_Input for this task:_
------------------------------------------------------------------------
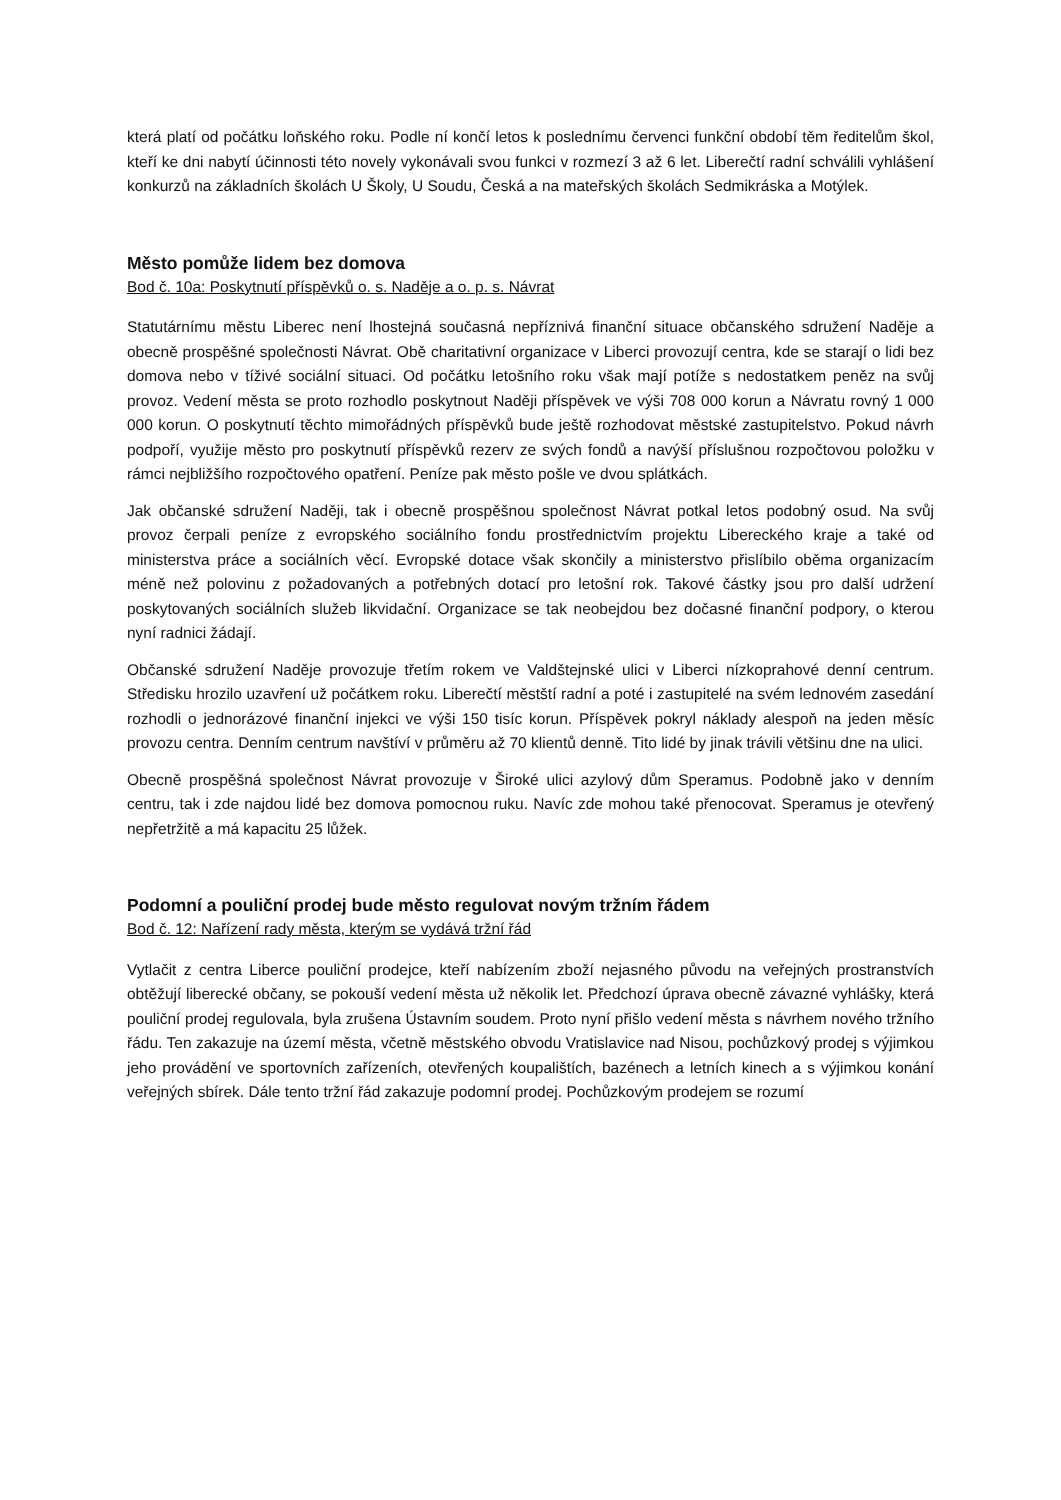která platí od počátku loňského roku. Podle ní končí letos k poslednímu červenci funkční období těm ředitelům škol, kteří ke dni nabytí účinnosti této novely vykonávali svou funkci v rozmezí 3 až 6 let. Liberečtí radní schválili vyhlášení konkurzů na základních školách U Školy, U Soudu, Česká a na mateřských školách Sedmikráska a Motýlek.
Město pomůže lidem bez domova
Bod č. 10a: Poskytnutí příspěvků o. s. Naděje a o. p. s. Návrat
Statutárnímu městu Liberec není lhostejná současná nepříznivá finanční situace občanského sdružení Naděje a obecně prospěšné společnosti Návrat. Obě charitativní organizace v Liberci provozují centra, kde se starají o lidi bez domova nebo v tíživé sociální situaci. Od počátku letošního roku však mají potíže s nedostatkem peněz na svůj provoz. Vedení města se proto rozhodlo poskytnout Naději příspěvek ve výši 708 000 korun a Návratu rovný 1 000 000 korun. O poskytnutí těchto mimořádných příspěvků bude ještě rozhodovat městské zastupitelstvo. Pokud návrh podpoří, využije město pro poskytnutí příspěvků rezerv ze svých fondů a navýší příslušnou rozpočtovou položku v rámci nejbližšího rozpočtového opatření. Peníze pak město pošle ve dvou splátkách.
Jak občanské sdružení Naději, tak i obecně prospěšnou společnost Návrat potkal letos podobný osud. Na svůj provoz čerpali peníze z evropského sociálního fondu prostřednictvím projektu Libereckého kraje a také od ministerstva práce a sociálních věcí. Evropské dotace však skončily a ministerstvo přislíbilo oběma organizacím méně než polovinu z požadovaných a potřebných dotací pro letošní rok. Takové částky jsou pro další udržení poskytovaných sociálních služeb likvidační. Organizace se tak neobejdou bez dočasné finanční podpory, o kterou nyní radnici žádají.
Občanské sdružení Naděje provozuje třetím rokem ve Valdštejnské ulici v Liberci nízkoprahové denní centrum. Středisku hrozilo uzavření už počátkem roku. Liberečtí městští radní a poté i zastupitelé na svém lednovém zasedání rozhodli o jednorázové finanční injekci ve výši 150 tisíc korun. Příspěvek pokryl náklady alespoň na jeden měsíc provozu centra. Denním centrum navštíví v průměru až 70 klientů denně. Tito lidé by jinak trávili většinu dne na ulici.
Obecně prospěšná společnost Návrat provozuje v Široké ulici azylový dům Speramus. Podobně jako v denním centru, tak i zde najdou lidé bez domova pomocnou ruku. Navíc zde mohou také přenocovat. Speramus je otevřený nepřetržitě a má kapacitu 25 lůžek.
Podomní a pouliční prodej bude město regulovat novým tržním řádem
Bod č. 12: Nařízení rady města, kterým se vydává tržní řád
Vytlačit z centra Liberce pouliční prodejce, kteří nabízením zboží nejasného původu na veřejných prostranstvích obtěžují liberecké občany, se pokouší vedení města už několik let. Předchozí úprava obecně závazné vyhlášky, která pouliční prodej regulovala, byla zrušena Ústavním soudem. Proto nyní přišlo vedení města s návrhem nového tržního řádu. Ten zakazuje na území města, včetně městského obvodu Vratislavice nad Nisou, pochůzkový prodej s výjimkou jeho provádění ve sportovních zařízeních, otevřených koupalištích, bazénech a letních kinech a s výjimkou konání veřejných sbírek. Dále tento tržní řád zakazuje podomní prodej. Pochůzkovým prodejem se rozumí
------------------------------------------------------------------------
_What to work on:_
Keeping every character as it is, restate the lines above that run from the line with "Bod č. 10a: Poskytnutí" through the line with "Statutárnímu městu Liberec", both included, and nothing else.

_Written answer:_
Bod č. 10a: Poskytnutí příspěvků o. s. Naděje a o. p. s. Návrat
Statutárnímu městu Liberec není lhostejná současná nepříznivá finanční situace občanského sdružení Naděje a obecně prospěšné společnosti Návrat. Obě charitativní organizace v Liberci provozují centra, kde se starají o lidi bez domova nebo v tíživé sociální situaci. Od počátku letošního roku však mají potíže s nedostatkem peněz na svůj provoz. Vedení města se proto rozhodlo poskytnout Naději příspěvek ve výši 708 000 korun a Návratu rovný 1 000 000 korun. O poskytnutí těchto mimořádných příspěvků bude ještě rozhodovat městské zastupitelstvo. Pokud návrh podpoří, využije město pro poskytnutí příspěvků rezerv ze svých fondů a navýší příslušnou rozpočtovou položku v rámci nejbližšího rozpočtového opatření. Peníze pak město pošle ve dvou splátkách.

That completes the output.